EXERCISE INPUTS —

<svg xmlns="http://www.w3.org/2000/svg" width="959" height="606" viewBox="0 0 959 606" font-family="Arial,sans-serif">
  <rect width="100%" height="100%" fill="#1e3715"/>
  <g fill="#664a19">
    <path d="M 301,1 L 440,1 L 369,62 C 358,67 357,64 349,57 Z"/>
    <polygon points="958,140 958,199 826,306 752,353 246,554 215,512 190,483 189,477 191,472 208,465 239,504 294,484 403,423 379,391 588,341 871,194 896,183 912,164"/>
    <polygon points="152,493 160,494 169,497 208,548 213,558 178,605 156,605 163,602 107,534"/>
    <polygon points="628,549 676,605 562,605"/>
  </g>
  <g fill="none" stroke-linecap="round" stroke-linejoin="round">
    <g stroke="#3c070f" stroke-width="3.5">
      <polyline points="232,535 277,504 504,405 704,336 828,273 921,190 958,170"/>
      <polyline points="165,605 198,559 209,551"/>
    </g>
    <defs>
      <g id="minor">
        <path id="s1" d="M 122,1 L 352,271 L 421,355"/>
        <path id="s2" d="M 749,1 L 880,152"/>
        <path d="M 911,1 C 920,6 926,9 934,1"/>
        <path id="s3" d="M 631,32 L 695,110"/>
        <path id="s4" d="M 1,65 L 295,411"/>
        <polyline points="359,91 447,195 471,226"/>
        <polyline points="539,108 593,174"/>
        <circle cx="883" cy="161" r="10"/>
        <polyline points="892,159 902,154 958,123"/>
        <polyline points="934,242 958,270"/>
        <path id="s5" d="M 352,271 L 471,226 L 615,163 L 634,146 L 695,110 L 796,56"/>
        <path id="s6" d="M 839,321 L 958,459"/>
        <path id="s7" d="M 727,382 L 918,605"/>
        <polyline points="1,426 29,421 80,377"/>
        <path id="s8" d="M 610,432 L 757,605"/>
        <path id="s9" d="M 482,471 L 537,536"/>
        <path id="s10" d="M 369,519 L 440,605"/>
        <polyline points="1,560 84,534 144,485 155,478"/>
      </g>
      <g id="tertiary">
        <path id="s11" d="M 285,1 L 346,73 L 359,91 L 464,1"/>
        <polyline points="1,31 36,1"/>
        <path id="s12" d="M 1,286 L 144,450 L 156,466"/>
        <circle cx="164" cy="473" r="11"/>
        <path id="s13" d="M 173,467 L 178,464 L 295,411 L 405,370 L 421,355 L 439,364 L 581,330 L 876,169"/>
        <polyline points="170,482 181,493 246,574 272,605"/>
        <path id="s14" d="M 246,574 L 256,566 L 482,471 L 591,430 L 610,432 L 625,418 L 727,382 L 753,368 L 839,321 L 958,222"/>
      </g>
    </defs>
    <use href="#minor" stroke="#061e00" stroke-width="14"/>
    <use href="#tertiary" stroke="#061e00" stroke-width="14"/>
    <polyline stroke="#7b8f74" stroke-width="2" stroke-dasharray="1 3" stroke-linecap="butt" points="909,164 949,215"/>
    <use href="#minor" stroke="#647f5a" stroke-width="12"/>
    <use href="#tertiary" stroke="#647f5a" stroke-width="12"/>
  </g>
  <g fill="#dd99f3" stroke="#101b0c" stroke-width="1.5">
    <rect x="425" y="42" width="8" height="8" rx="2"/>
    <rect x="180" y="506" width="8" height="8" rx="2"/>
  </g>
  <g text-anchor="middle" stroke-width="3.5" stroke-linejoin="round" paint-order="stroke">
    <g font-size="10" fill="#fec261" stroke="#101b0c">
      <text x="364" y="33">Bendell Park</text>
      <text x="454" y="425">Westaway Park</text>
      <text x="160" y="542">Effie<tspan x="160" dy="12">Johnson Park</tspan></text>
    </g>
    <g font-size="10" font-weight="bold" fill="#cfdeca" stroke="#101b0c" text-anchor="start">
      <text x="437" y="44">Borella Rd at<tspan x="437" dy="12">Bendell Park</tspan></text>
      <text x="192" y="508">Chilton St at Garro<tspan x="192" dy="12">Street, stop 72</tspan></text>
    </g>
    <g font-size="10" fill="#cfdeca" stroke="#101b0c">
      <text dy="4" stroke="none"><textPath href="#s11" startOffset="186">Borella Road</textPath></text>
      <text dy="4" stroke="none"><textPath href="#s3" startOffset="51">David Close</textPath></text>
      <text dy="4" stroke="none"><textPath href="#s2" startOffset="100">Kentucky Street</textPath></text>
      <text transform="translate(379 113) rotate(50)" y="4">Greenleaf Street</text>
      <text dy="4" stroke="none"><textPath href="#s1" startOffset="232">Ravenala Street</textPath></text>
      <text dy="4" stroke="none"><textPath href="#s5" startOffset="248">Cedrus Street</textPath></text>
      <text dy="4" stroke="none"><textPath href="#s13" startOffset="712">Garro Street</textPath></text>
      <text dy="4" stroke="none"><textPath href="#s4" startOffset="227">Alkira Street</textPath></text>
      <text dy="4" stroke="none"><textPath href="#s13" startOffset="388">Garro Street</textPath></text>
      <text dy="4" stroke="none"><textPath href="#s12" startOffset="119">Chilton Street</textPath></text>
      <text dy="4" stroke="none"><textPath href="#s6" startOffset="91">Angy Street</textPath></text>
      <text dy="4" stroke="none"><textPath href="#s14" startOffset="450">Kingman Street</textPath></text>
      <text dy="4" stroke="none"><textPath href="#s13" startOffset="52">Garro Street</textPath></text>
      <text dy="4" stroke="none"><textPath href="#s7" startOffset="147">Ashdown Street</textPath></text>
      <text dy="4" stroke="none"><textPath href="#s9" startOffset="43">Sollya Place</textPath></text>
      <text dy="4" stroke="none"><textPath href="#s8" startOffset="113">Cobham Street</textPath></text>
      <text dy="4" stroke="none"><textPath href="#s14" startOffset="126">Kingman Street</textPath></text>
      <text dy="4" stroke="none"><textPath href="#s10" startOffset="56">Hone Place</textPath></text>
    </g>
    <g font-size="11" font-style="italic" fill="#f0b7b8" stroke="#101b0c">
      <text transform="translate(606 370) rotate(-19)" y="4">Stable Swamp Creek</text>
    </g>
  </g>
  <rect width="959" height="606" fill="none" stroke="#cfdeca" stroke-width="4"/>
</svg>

WHAT YOU HAVE TO DO —
Restate the data exactly, keeping every line intact.

OUTPUT BELOW —
<svg xmlns="http://www.w3.org/2000/svg" width="959" height="606" viewBox="0 0 959 606" font-family="Arial,sans-serif">
  <rect width="100%" height="100%" fill="#1e3715"/>
  <g fill="#664a19">
    <path d="M 301,1 L 440,1 L 369,62 C 358,67 357,64 349,57 Z"/>
    <polygon points="958,140 958,199 826,306 752,353 246,554 215,512 190,483 189,477 191,472 208,465 239,504 294,484 403,423 379,391 588,341 871,194 896,183 912,164"/>
    <polygon points="152,493 160,494 169,497 208,548 213,558 178,605 156,605 163,602 107,534"/>
    <polygon points="628,549 676,605 562,605"/>
  </g>
  <g fill="none" stroke-linecap="round" stroke-linejoin="round">
    <g stroke="#3c070f" stroke-width="3.5">
      <polyline points="232,535 277,504 504,405 704,336 828,273 921,190 958,170"/>
      <polyline points="165,605 198,559 209,551"/>
    </g>
    <defs>
      <g id="minor">
        <path id="s1" d="M 122,1 L 352,271 L 421,355"/>
        <path id="s2" d="M 749,1 L 880,152"/>
        <path d="M 911,1 C 920,6 926,9 934,1"/>
        <path id="s3" d="M 631,32 L 695,110"/>
        <path id="s4" d="M 1,65 L 295,411"/>
        <polyline points="359,91 447,195 471,226"/>
        <polyline points="539,108 593,174"/>
        <circle cx="883" cy="161" r="10"/>
        <polyline points="892,159 902,154 958,123"/>
        <polyline points="934,242 958,270"/>
        <path id="s5" d="M 352,271 L 471,226 L 615,163 L 634,146 L 695,110 L 796,56"/>
        <path id="s6" d="M 839,321 L 958,459"/>
        <path id="s7" d="M 727,382 L 918,605"/>
        <polyline points="1,426 29,421 80,377"/>
        <path id="s8" d="M 610,432 L 757,605"/>
        <path id="s9" d="M 482,471 L 537,536"/>
        <path id="s10" d="M 369,519 L 440,605"/>
        <polyline points="1,560 84,534 144,485 155,478"/>
      </g>
      <g id="tertiary">
        <path id="s11" d="M 285,1 L 346,73 L 359,91 L 464,1"/>
        <polyline points="1,31 36,1"/>
        <path id="s12" d="M 1,286 L 144,450 L 156,466"/>
        <circle cx="164" cy="473" r="11"/>
        <path id="s13" d="M 173,467 L 178,464 L 295,411 L 405,370 L 421,355 L 439,364 L 581,330 L 876,169"/>
        <polyline points="170,482 181,493 246,574 272,605"/>
        <path id="s14" d="M 246,574 L 256,566 L 482,471 L 591,430 L 610,432 L 625,418 L 727,382 L 753,368 L 839,321 L 958,222"/>
      </g>
    </defs>
    <use href="#minor" stroke="#061e00" stroke-width="14"/>
    <use href="#tertiary" stroke="#061e00" stroke-width="14"/>
    <polyline stroke="#7b8f74" stroke-width="2" stroke-dasharray="1 3" stroke-linecap="butt" points="909,164 949,215"/>
    <use href="#minor" stroke="#647f5a" stroke-width="12"/>
    <use href="#tertiary" stroke="#647f5a" stroke-width="12"/>
  </g>
  <g fill="#dd99f3" stroke="#101b0c" stroke-width="1.5">
    <rect x="425" y="42" width="8" height="8" rx="2"/>
    <rect x="180" y="506" width="8" height="8" rx="2"/>
  </g>
  <g text-anchor="middle" stroke-width="3.5" stroke-linejoin="round" paint-order="stroke">
    <g font-size="10" fill="#fec261" stroke="#101b0c">
      <text x="364" y="33">Bendell Park</text>
      <text x="454" y="425">Westaway Park</text>
      <text x="160" y="542">Effie<tspan x="160" dy="12">Johnson Park</tspan></text>
    </g>
    <g font-size="10" font-weight="bold" fill="#cfdeca" stroke="#101b0c" text-anchor="start">
      <text x="437" y="44">Borella Rd at<tspan x="437" dy="12">Bendell Park</tspan></text>
      <text x="192" y="508">Chilton St at Garro<tspan x="192" dy="12">Street, stop 72</tspan></text>
    </g>
    <g font-size="10" fill="#cfdeca" stroke="#101b0c">
      <text dy="4" stroke="none"><textPath href="#s11" startOffset="186">Borella Road</textPath></text>
      <text dy="4" stroke="none"><textPath href="#s3" startOffset="51">David Close</textPath></text>
      <text dy="4" stroke="none"><textPath href="#s2" startOffset="100">Kentucky Street</textPath></text>
      <text transform="translate(379 113) rotate(50)" y="4">Greenleaf Street</text>
      <text dy="4" stroke="none"><textPath href="#s1" startOffset="232">Ravenala Street</textPath></text>
      <text dy="4" stroke="none"><textPath href="#s5" startOffset="248">Cedrus Street</textPath></text>
      <text dy="4" stroke="none"><textPath href="#s13" startOffset="712">Garro Street</textPath></text>
      <text dy="4" stroke="none"><textPath href="#s4" startOffset="227">Alkira Street</textPath></text>
      <text dy="4" stroke="none"><textPath href="#s13" startOffset="388">Garro Street</textPath></text>
      <text dy="4" stroke="none"><textPath href="#s12" startOffset="119">Chilton Street</textPath></text>
      <text dy="4" stroke="none"><textPath href="#s6" startOffset="91">Angy Street</textPath></text>
      <text dy="4" stroke="none"><textPath href="#s14" startOffset="450">Kingman Street</textPath></text>
      <text dy="4" stroke="none"><textPath href="#s13" startOffset="52">Garro Street</textPath></text>
      <text dy="4" stroke="none"><textPath href="#s7" startOffset="147">Ashdown Street</textPath></text>
      <text dy="4" stroke="none"><textPath href="#s9" startOffset="43">Sollya Place</textPath></text>
      <text dy="4" stroke="none"><textPath href="#s8" startOffset="113">Cobham Street</textPath></text>
      <text dy="4" stroke="none"><textPath href="#s14" startOffset="126">Kingman Street</textPath></text>
      <text dy="4" stroke="none"><textPath href="#s10" startOffset="56">Hone Place</textPath></text>
    </g>
    <g font-size="11" font-style="italic" fill="#f0b7b8" stroke="#101b0c">
      <text transform="translate(606 370) rotate(-19)" y="4">Stable Swamp Creek</text>
    </g>
  </g>
  <rect width="959" height="606" fill="none" stroke="#cfdeca" stroke-width="4"/>
</svg>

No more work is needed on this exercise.